(PROVIDED DATA begins)

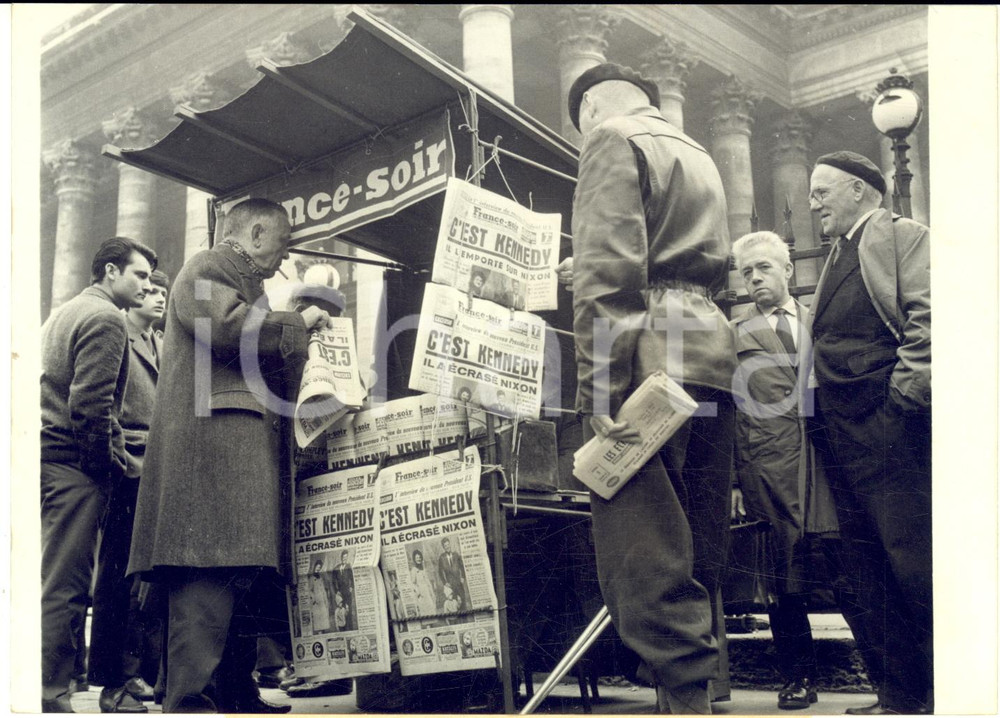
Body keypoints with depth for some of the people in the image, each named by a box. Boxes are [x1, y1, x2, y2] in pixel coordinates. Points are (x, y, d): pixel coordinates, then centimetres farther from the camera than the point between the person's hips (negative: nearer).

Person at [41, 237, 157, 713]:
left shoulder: (65, 313, 24)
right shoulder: (106, 318, -8)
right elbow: (91, 402, -18)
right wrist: (109, 460, -8)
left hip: (46, 455, 10)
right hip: (74, 464, -10)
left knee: (54, 581, 12)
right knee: (65, 587, -10)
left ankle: (45, 687, 17)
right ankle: (49, 696, -9)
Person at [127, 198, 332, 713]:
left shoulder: (246, 283, 32)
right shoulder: (207, 269, 2)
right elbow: (226, 325, -17)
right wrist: (298, 323, -4)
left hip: (249, 449, 10)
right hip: (212, 442, -10)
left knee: (246, 574, 7)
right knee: (212, 571, -17)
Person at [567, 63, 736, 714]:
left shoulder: (613, 139, 3)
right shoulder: (700, 158, 28)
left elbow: (607, 270, -11)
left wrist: (599, 389, -17)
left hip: (650, 360, -8)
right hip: (713, 352, 9)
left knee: (645, 560, -12)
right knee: (696, 566, 9)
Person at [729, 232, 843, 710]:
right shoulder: (733, 334, 12)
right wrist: (732, 478, 1)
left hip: (828, 463, 1)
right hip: (770, 469, -1)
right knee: (784, 577, 0)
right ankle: (799, 675, 14)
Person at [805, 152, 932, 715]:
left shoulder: (903, 235, -1)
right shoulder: (839, 256, 23)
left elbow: (927, 318, -14)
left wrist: (905, 393, -20)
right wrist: (821, 416, 13)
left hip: (891, 431, -9)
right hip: (843, 436, 9)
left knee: (915, 566, -8)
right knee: (869, 578, 9)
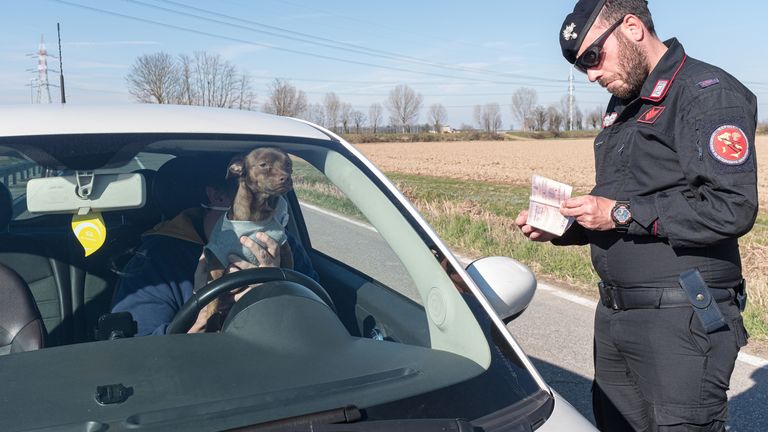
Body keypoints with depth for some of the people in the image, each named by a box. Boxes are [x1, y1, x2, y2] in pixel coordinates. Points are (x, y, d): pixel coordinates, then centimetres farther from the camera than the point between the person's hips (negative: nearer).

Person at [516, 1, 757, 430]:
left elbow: (733, 209, -22)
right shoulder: (622, 108, 17)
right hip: (615, 315, 9)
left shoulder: (709, 93, -11)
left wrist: (622, 214, -20)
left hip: (683, 319, -8)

(PROVIDED DATA ends)

WORK INSTRUCTION >> Copy the lines above word for word, starting with the line containing "left wrist: (905, 393, -20)" and continuing through the last line of the items. Omit the pictures from your copy.

SOLUTION >>
left wrist: (905, 393, -20)
right wrist: (821, 416, 13)
left hip: (891, 431, -9)
right hip: (843, 436, 9)
left knee: (915, 566, -8)
right knee: (869, 578, 9)
Body keypoints with depth for some of the people in the image, each named by a box. Boxes are [x1, y1, x2, y2] in pixel coordinates. Points are (x, y, d): pixel coordinates, then centimetres farther from the camera than the point between the person's hips (negative: nearer).

Person at [516, 1, 757, 430]:
left elbow: (733, 209, -22)
right shoulder: (622, 108, 17)
right hip: (615, 315, 9)
left shoulder: (709, 93, -11)
left wrist: (622, 214, -20)
left hip: (683, 319, -8)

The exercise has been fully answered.